DATA EXTRACT section start
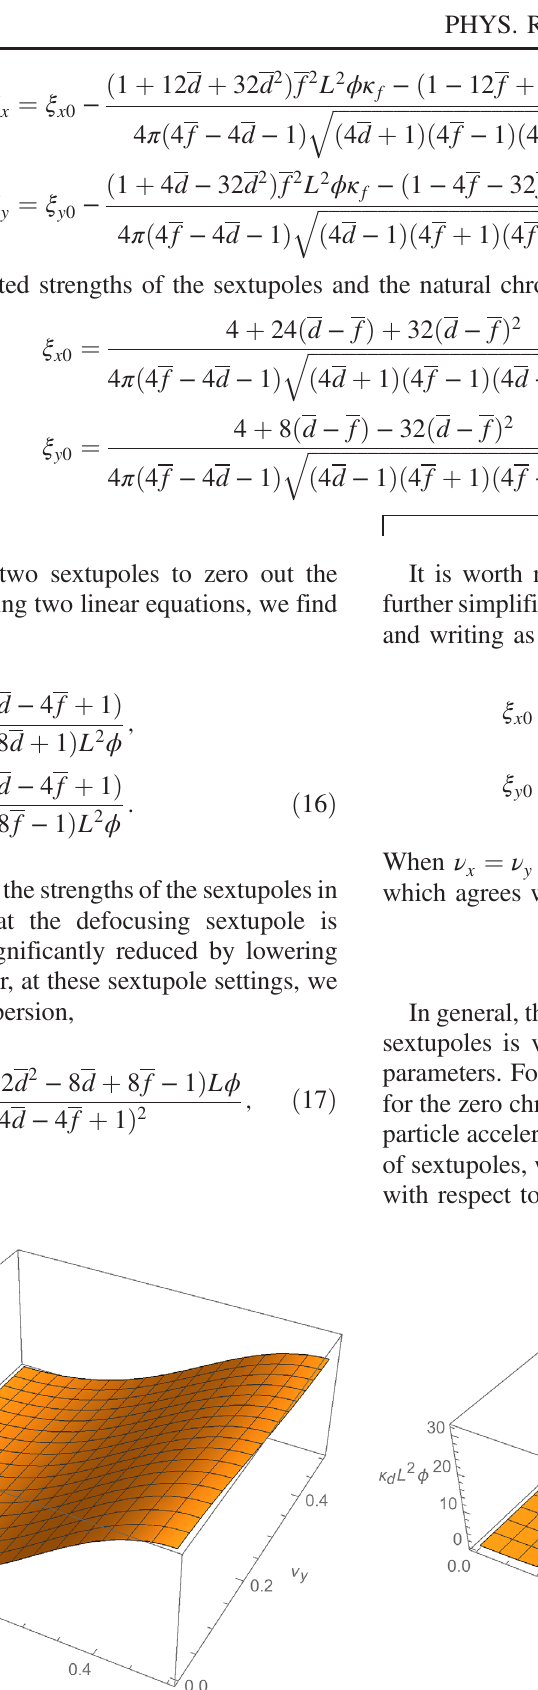
FIG. 2. The settings of focusing (left) and defocusing (right) sextupoles as a function of the betatron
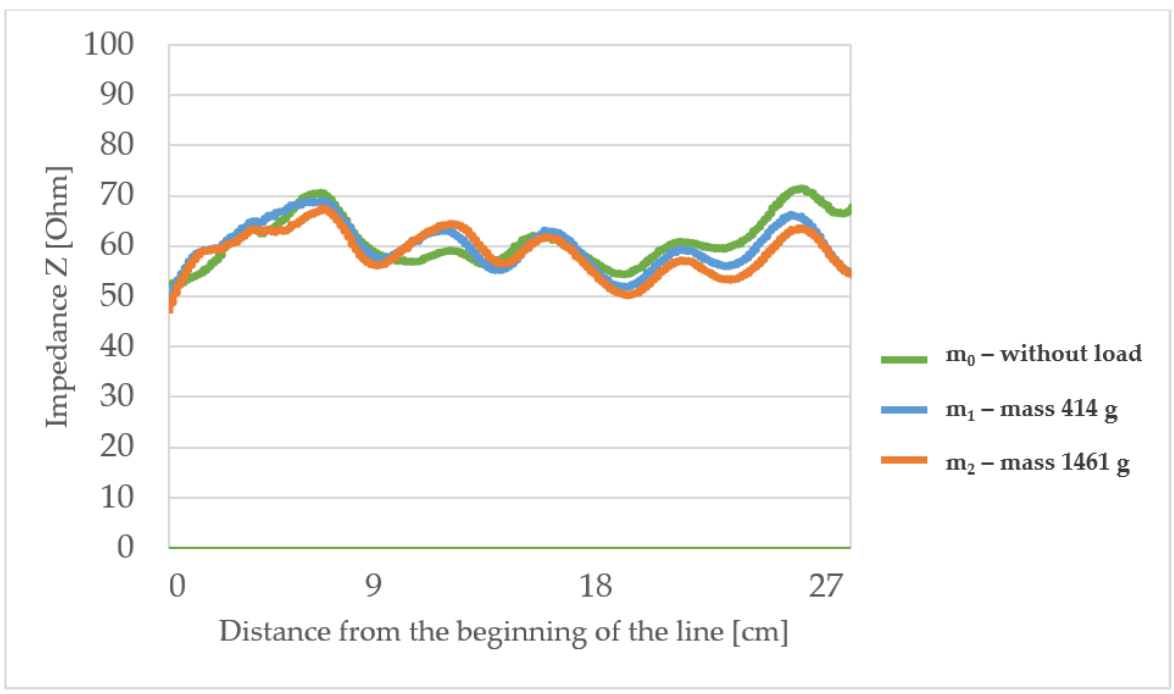
Figure 8. The profiles of the characteristic impedance of the textile signal line L3.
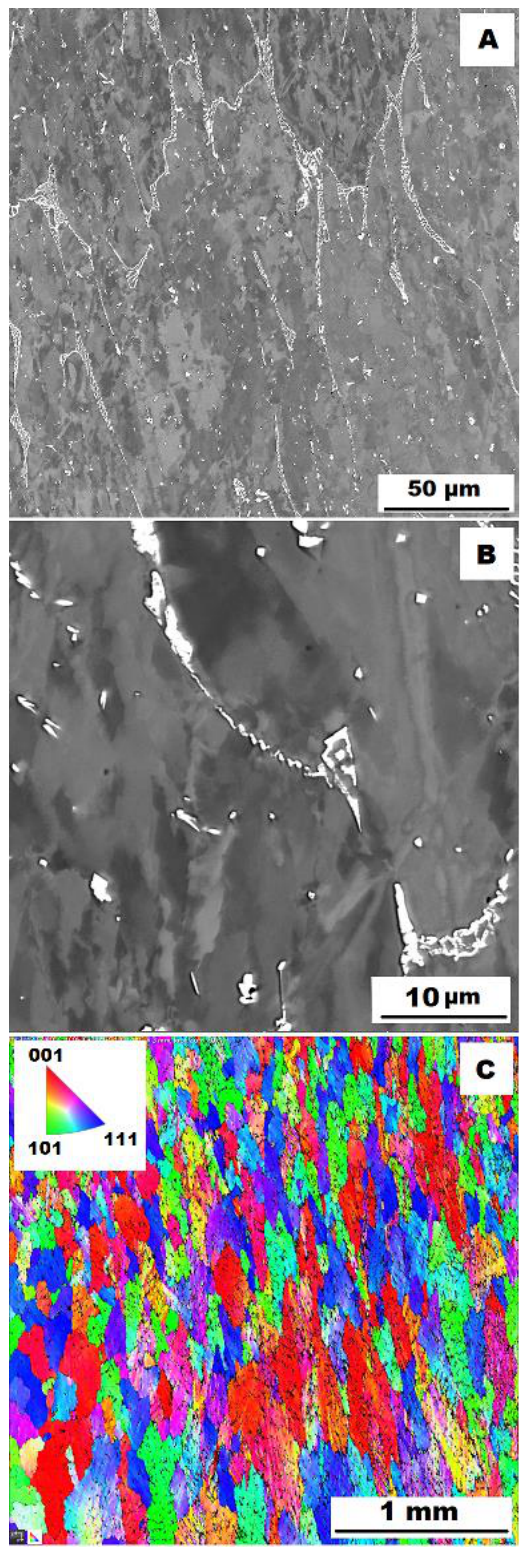
Figure 15. The structure of Fe – 28Al – 5Si – 2Mo – 1B HT 800/100 alloy after compression test at 600 °C. ( A ) Overview of the structure-10 kV, BSE. ( B ) Detail of the structure-10 kV, BSE. ( C ) EBSD map of grains-area 3 × 3 mm, step size 2 µm, 20 kV.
DATA EXTRACT section end
> [INSTRUCTIONS FOR THE TASK]: Return the data verbatim, leaving out the pictures it holds.

> [EXPECTED OUTPUT]:
FIG. 2. The settings of focusing (left) and defocusing (right) sextupoles as a function of the betatron
Figure 8. The profiles of the characteristic impedance of the textile signal line L3.
Figure 15. The structure of Fe – 28Al – 5Si – 2Mo – 1B HT 800/100 alloy after compression test at 600 °C. ( A ) Overview of the structure-10 kV, BSE. ( B ) Detail of the structure-10 kV, BSE. ( C ) EBSD map of grains-area 3 × 3 mm, step size 2 µm, 20 kV.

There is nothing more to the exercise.